● **文書抜粋**
════════

ドット絵特有のジャギーが見える程度の印刷品質でも問題ない。そう思う人間は、日本では稀少かもしれないが、世界は広い。そんなことにこだわらない人間は意外と多く存在するだろう。あるいは、パソコンの画面に収まらないサイズであることも問題とすら思わない可能性もある。この手の巨大側面線画規格がなぜ日本では生まれず、欧州にもなく、北米だけなのか。やはり、考え方や感性の違いがそこにあるのではないか。よく見れば、異文化がそこにあるのだ。
* 余談だが、男女関係も一種の異文化遭遇である。お互いに異文化への理解を深めようという姿勢がなければ、異国との関係もうまくいかないが、異性との関係もうまくはいかないのだ。まぁ、非友好的異性にはどのような努力も通じないだろうけどさ。いや、努力以前に俺がキモすぎるのか?(自虐)

●浮気者の道

視点を「描く側」に戻す。
あれこれと「使う側」について考えを巡らしてみたものの、結局のところ、おぱく堂は「描く側」の視点しか持ち得ない。これ以上、視点の異なる問題について考えても何かが見えてくるわけでもなさそうだ。

誤解を招くといけないので書いておくが「小・中・大」の各サイズに優劣をつけようというのではない。
* 物事を垂直の評価軸(=上か下か)で理解しようとする傾向の人もいる。水平の視点で理解してほしい話であるが、こちらの言葉が不足すると垂直に理解をされてしまう可能性があるので、蛇足を承知で付け加えた。
もし優劣があったとしたら、優だけを描いて、劣は描いたりはしない。
だが、おぱく堂はあらゆる画像規格に手を出している。まぁ、見方によっては「浮気者」とも言える。
* 能年玲奈(No.1429 参照)や綾瀬はるかに激萌えだし、AKB系(元を含む)の横山由依、大島優子なんかもええのう。最近は、柏木由紀や込山榛香も妙に気になるし、西野未姫も面白いと思ってしまう。。KARAのスンヨン(No.1288 参照)も可愛い過ぎ♪ 更に、桐谷美玲もタイプ。過去に遡れば、香港のノラ・ミャオや西田ひかる、木村佳乃も好きだったし、上戸彩も夢に出てきたし、ソニン(No.57 参照)のファンだった。でも優劣はつけられないんだなぁ。そういうのを「浮気者」というのだとすれば、確かにそのとおりだ。どうでもいい話か。
* しつこく女性の話。基本「天然系」好きと言えるのだが、一方で「戦士系/野獣系」も好みかも。映画「ニーベルングの指環」における、Kristanna Loken 演ずるブリュンヒルデ(No.1266 参照)なんぞは、ゾクゾクしてたまらん。要するに、筋肉を鍛えた女性の肉体美に刺激されるというエロ心。

════════

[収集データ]
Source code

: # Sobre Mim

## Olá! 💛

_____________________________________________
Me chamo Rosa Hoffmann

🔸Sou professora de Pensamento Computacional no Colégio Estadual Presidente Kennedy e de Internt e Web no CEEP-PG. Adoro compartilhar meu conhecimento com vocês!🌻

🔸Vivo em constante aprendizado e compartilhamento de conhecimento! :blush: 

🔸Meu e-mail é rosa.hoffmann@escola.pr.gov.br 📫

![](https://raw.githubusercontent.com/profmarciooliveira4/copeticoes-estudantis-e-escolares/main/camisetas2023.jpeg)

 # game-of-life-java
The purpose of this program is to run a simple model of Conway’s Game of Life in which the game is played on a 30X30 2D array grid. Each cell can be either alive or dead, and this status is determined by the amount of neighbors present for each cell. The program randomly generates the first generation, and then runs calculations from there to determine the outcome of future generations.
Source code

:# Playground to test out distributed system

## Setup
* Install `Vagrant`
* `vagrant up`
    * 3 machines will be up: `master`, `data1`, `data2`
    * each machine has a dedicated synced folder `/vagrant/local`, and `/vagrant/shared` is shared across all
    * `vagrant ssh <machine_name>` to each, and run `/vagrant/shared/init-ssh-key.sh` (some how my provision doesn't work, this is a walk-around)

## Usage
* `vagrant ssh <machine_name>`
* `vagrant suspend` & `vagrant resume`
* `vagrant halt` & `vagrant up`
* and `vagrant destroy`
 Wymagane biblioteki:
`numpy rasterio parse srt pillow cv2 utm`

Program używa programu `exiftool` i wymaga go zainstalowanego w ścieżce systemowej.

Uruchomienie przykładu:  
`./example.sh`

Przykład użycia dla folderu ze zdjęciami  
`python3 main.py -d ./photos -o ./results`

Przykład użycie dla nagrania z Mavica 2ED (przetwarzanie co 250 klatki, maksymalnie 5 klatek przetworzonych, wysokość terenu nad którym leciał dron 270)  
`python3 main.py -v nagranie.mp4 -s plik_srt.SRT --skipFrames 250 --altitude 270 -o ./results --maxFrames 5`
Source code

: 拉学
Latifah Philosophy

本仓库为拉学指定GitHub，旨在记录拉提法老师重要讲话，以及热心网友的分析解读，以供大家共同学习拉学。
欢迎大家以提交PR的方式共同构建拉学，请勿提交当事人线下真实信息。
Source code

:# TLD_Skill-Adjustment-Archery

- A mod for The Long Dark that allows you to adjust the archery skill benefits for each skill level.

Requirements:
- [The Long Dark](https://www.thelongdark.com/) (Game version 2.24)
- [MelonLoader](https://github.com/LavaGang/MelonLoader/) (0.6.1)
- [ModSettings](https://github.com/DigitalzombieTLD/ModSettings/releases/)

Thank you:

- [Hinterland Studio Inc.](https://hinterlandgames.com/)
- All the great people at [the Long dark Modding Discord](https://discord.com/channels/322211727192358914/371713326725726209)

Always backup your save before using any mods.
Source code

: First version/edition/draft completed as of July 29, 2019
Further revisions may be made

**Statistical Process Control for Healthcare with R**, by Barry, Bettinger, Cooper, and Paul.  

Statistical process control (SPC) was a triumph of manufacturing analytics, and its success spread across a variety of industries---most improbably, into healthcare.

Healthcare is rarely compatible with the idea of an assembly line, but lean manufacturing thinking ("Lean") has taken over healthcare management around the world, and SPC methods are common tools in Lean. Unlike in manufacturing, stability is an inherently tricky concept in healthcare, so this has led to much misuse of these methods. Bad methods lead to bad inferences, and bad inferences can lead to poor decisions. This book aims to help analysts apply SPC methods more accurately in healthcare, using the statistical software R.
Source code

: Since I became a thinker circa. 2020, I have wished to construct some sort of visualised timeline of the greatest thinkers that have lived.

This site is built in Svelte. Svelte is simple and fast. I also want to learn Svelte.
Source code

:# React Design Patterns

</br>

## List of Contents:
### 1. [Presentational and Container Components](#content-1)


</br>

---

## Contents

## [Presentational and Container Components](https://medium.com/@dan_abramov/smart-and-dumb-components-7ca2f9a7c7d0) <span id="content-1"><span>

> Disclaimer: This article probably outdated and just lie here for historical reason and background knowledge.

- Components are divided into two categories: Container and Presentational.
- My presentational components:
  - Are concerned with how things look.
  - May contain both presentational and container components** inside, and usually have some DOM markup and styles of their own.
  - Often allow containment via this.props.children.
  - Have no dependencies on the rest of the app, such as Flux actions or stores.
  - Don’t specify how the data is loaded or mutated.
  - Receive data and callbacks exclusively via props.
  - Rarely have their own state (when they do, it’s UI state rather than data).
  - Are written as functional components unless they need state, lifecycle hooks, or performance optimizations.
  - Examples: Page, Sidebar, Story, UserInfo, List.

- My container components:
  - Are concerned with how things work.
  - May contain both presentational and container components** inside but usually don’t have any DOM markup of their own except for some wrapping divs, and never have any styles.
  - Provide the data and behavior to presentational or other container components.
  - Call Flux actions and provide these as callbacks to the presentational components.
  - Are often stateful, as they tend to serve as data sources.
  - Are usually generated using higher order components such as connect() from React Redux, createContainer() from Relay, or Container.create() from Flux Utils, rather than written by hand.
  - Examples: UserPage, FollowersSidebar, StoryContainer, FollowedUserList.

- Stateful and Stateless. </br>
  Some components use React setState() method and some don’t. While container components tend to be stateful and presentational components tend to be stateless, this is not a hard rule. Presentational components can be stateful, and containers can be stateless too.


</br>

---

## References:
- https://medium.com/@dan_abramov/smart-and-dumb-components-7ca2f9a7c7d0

════════

● **あなたの課題**
文書抜粋の「あれこれと「使う側」について」から「っては「浮気者」とも言える。」までを、一字一句そのまま書き写してくれますか。

● **解答欄**
あれこれと「使う側」について考えを巡らしてみたものの、結局のところ、おぱく堂は「描く側」の視点しか持ち得ない。これ以上、視点の異なる問題について考えても何かが見えてくるわけでもなさそうだ。

誤解を招くといけないので書いておくが「小・中・大」の各サイズに優劣をつけようというのではない。
* 物事を垂直の評価軸(=上か下か)で理解しようとする傾向の人もいる。水平の視点で理解してほしい話であるが、こちらの言葉が不足すると垂直に理解をされてしまう可能性があるので、蛇足を承知で付け加えた。
もし優劣があったとしたら、優だけを描いて、劣は描いたりはしない。
だが、おぱく堂はあらゆる画像規格に手を出している。まぁ、見方によっては「浮気者」とも言える。